Related Work & Insights¶
- vs Cascade (ASR→MT→TTS): Cascades accumulate errors and lose paralinguistic features. UniSS prevents error accumulation while preserving timbre and emotion, outperforming 2-stage pipelines in speaker similarity.
- vs Hibiki / Multi-stream LLM-S2ST: These models require complex nested Transformers or multi-stream tokens. UniSS achieves better accuracy with a standard 1.5B LLM and no NAR stage.
- vs Seamless / SeamlessExpressive: Seamless uses specialized prosody encoders.

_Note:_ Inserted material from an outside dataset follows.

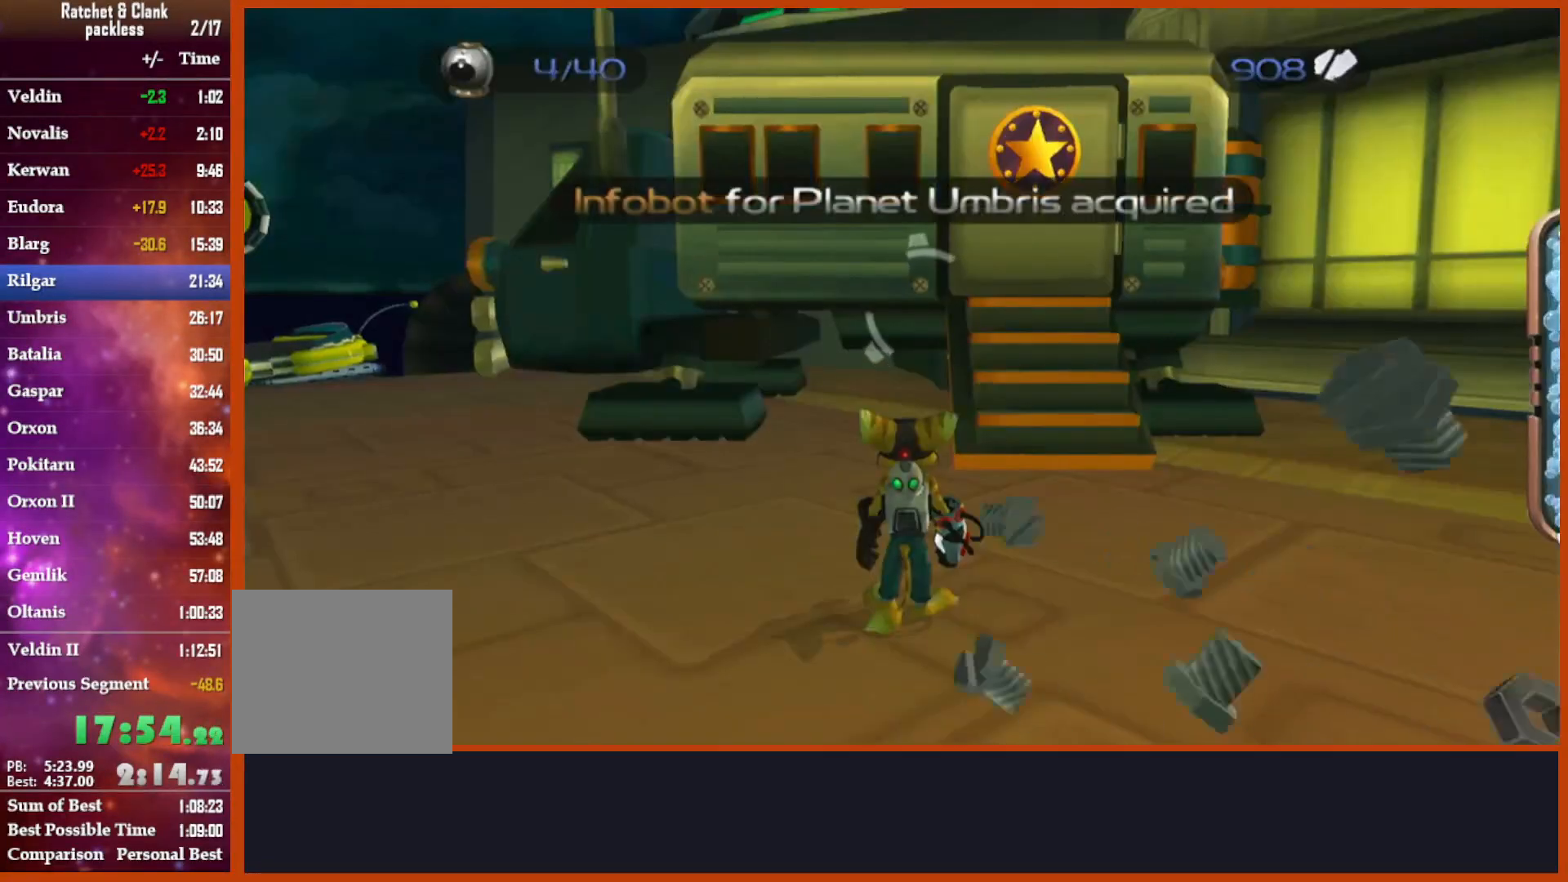
{"buttons": ["TRIANGLE"], "left_stick": "left", "right_stick": "center", "events": [[17, "START", "down"], [217, "START", "up"], [233, "left_stick", "left"], [433, "TRIANGLE", "down"]]}
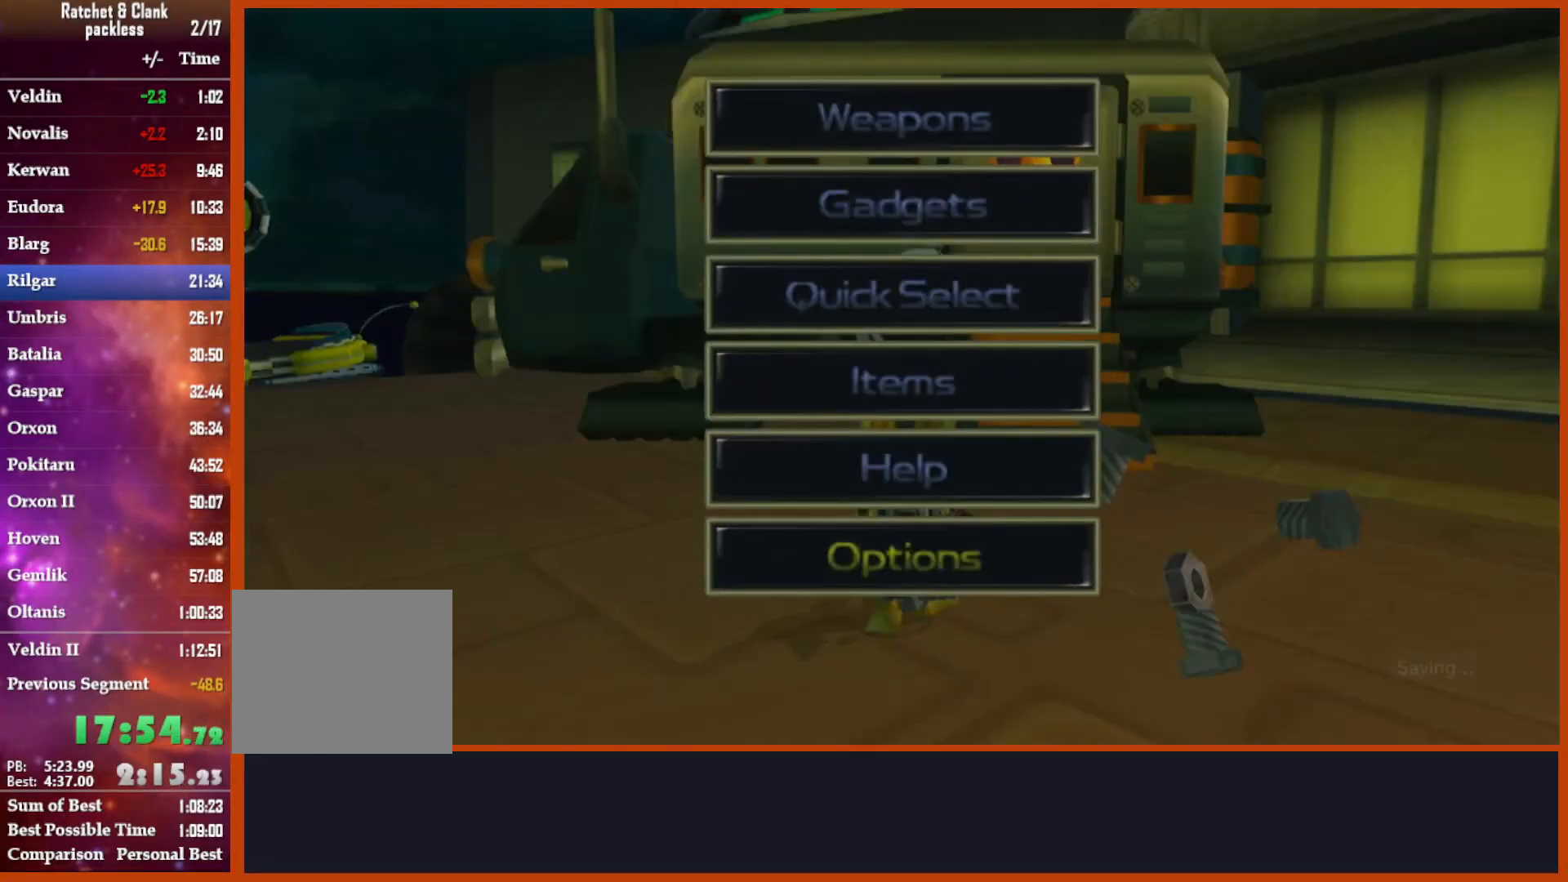
{"buttons": [], "left_stick": "up-left", "right_stick": "down-left", "events": [[33, "TRIANGLE", "up"], [400, "left_stick", "up-left"], [467, "right_stick", "down-left"]]}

UniSS achieves comparable prosody with a simpler design and significantly leads in Speech-BLEU and naturalness.
- vs LLM as generic sequence converter: Unlike prior works that waste pre-trained translation knowledge, UniSS explicitly invokes it via cross-modal CoT.
Rating¶
- Novelty: ⭐⭐⭐⭐⭐ The "three-token decoupling + cross-modal CoT" transformation of a text LLM into a single-stage expressive S2ST is a clean and robust new paradigm.
- Experimental Thoroughness: ⭐⭐⭐⭐ Solid objective and subjective evaluations across multiple baselines; however, the bilingual scope and reliance on synthetic metrics are slight limitations.
- Writing Quality: ⭐⭐⭐⭐⭐ The logical progression from challenges to design principles and final performance is exceptionally clear.
- Value: ⭐⭐⭐⭐⭐ The simplified paradigm and the 44.8k-hour UniST dataset represent a significant contribution to expressive S2ST research.